Several limitations must be considered in interpreting these findings. HINTS is a cross-sectional survey; this analysis lacked the ability to examine changes in individuals over time, and instead looked at changes at the population level over time. The incidence of missing data for indoor tanning was higher in 2018, which is likely a result of the open-ended format. Indoor tanning frequency in 2018 may not be comparable with the other data because of the open-ended format that was introduced in this cycle. Outdoor tanning data were not available to analyze over time; it is possible that outdoor tanning increases as a potential replacement for indoor tanning.28

Importantly, it is not possible to determine a causal relationship between legislation and reduced tanning prevalence. Historical shifts in indoor tanning regulation, such as the classification of indoor tanning as a group 1 carcinogen,7 the Food and Drug Administration’s regulation of indoor tanning, and a federal indoor tanning tax through the Affordable Care Act, may also partially explain lower indoor tanning prevalence over time. States that passed legislation may also differ from those that did not in ways that affect indoor tanning, such as geography. Additionally, examining legislation by implementation year for legislation other than under-18 bans, such as parental accompaniment and permission laws, was beyond the scope of the current study because of an inability to precisely confirm many implementation dates. However, tanning legislation typically changes to become more restrictive over time, and public perception and behavior may have shifted in association. Even unpassed legislation may communicate risk through media coverage. For example, a 2009 article from NBC News, titled “Cancer Fears Have States Mulling Teen Tan Bans,”29 described the dangers of indoor tanning in the context of several proposed state bills, many of which ultimately did not pass that year. These bills resulted in original media coverage about the dangers of indoor tanning in 2009; eventually, several of the 17 states referenced in the article passed restrictions and bans. Categorizing states according to their current legislation best captured the potential impact of these laws over time without compromising power and accuracy.
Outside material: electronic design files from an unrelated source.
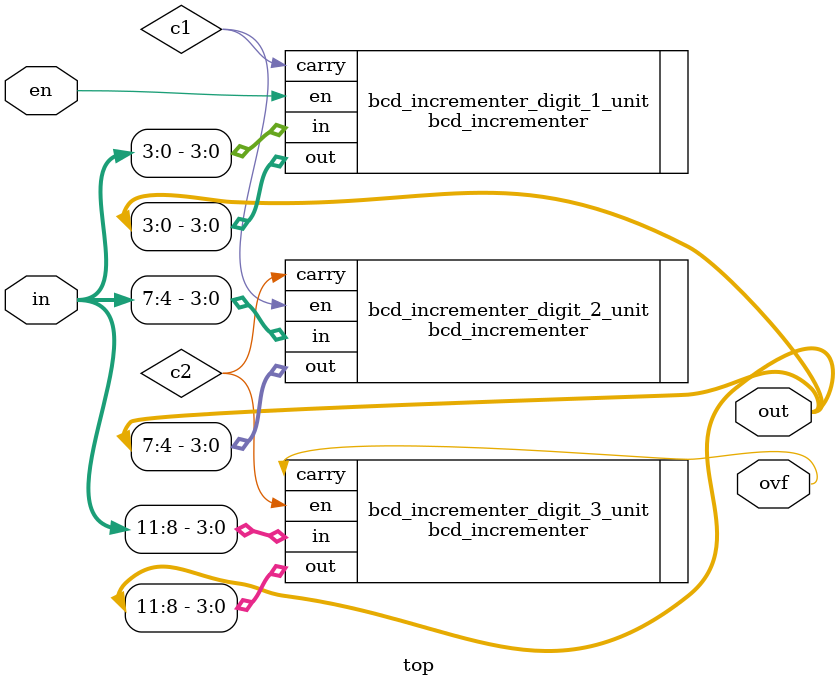
<source format=v>
module top
	(
		input wire [11:0] in,
		input wire en,
		output wire [11:0] out,
		output wire ovf	
	);
	
	// Signal declaration
	wire c1, c2;

	// Body
	bcd_incrementer bcd_incrementer_digit_1_unit
		(.in(in[3:0]), .en(en), .out(out[3:0]), .carry(c1));
	
	bcd_incrementer bcd_incrementer_digit_2_unit
		(.in(in[7:4]), .en(c1), .out(out[7:4]), .carry(c2)); 

	bcd_incrementer bcd_incrementer_digit_3_unit
		(.in(in[11:8]), .en(c2), .out(out[11:8]), .carry(ovf));  
	
endmodule

</source>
The law-making process, media reporting, and public health have complicated connections that should be further explored.

Public Health Implications

The reduced adult indoor tanning prevalence reported here and elsewhere14 is a positive development for public health in the United States. This study uniquely contributes to the understanding of indoor tanning prevalence in the US population by reporting that rates of adult indoor tanning also went down in states with legislation restricting indoor tanning for minors, and by examining a period of 11 years, broader than previous studies. Findings demonstrate that indoor tanning prevalence decreased significantly among US adults as well as among young adults, women, and men, and decreased more in states that enacted indoor tanning legislation than in those that did not. Despite these positive developments over the past decade, melanoma rates are still rising.2 Potentially high levels of outdoor tanning,30 and the fact that many persons in the United States are former indoor tanners,31,32 are likely contributing factors. There are future opportunities in public health research to reduce all forms of tanning through interventions, to study appearance-based motives for all tanning, to prevent excessive tanning, and to strengthen legislative efforts for further reduction of indoor tanning.

ACKNOWLEDGMENTS

This work was supported by the National Cancer Institute, National Institutes of Health (grant no. P30 CA008748 and T32 CA009461).

We acknowledge the staff of HINTS, and in particular Richard P. Moser, PhD, for providing support in the planning stages of the study.

CONFLICTS OF INTEREST

No authors have conflicts of interest to report.

HUMAN PARTICIPANT PROTECTION

Institutional review board approval was not required because the study used de-identified, publicly available data.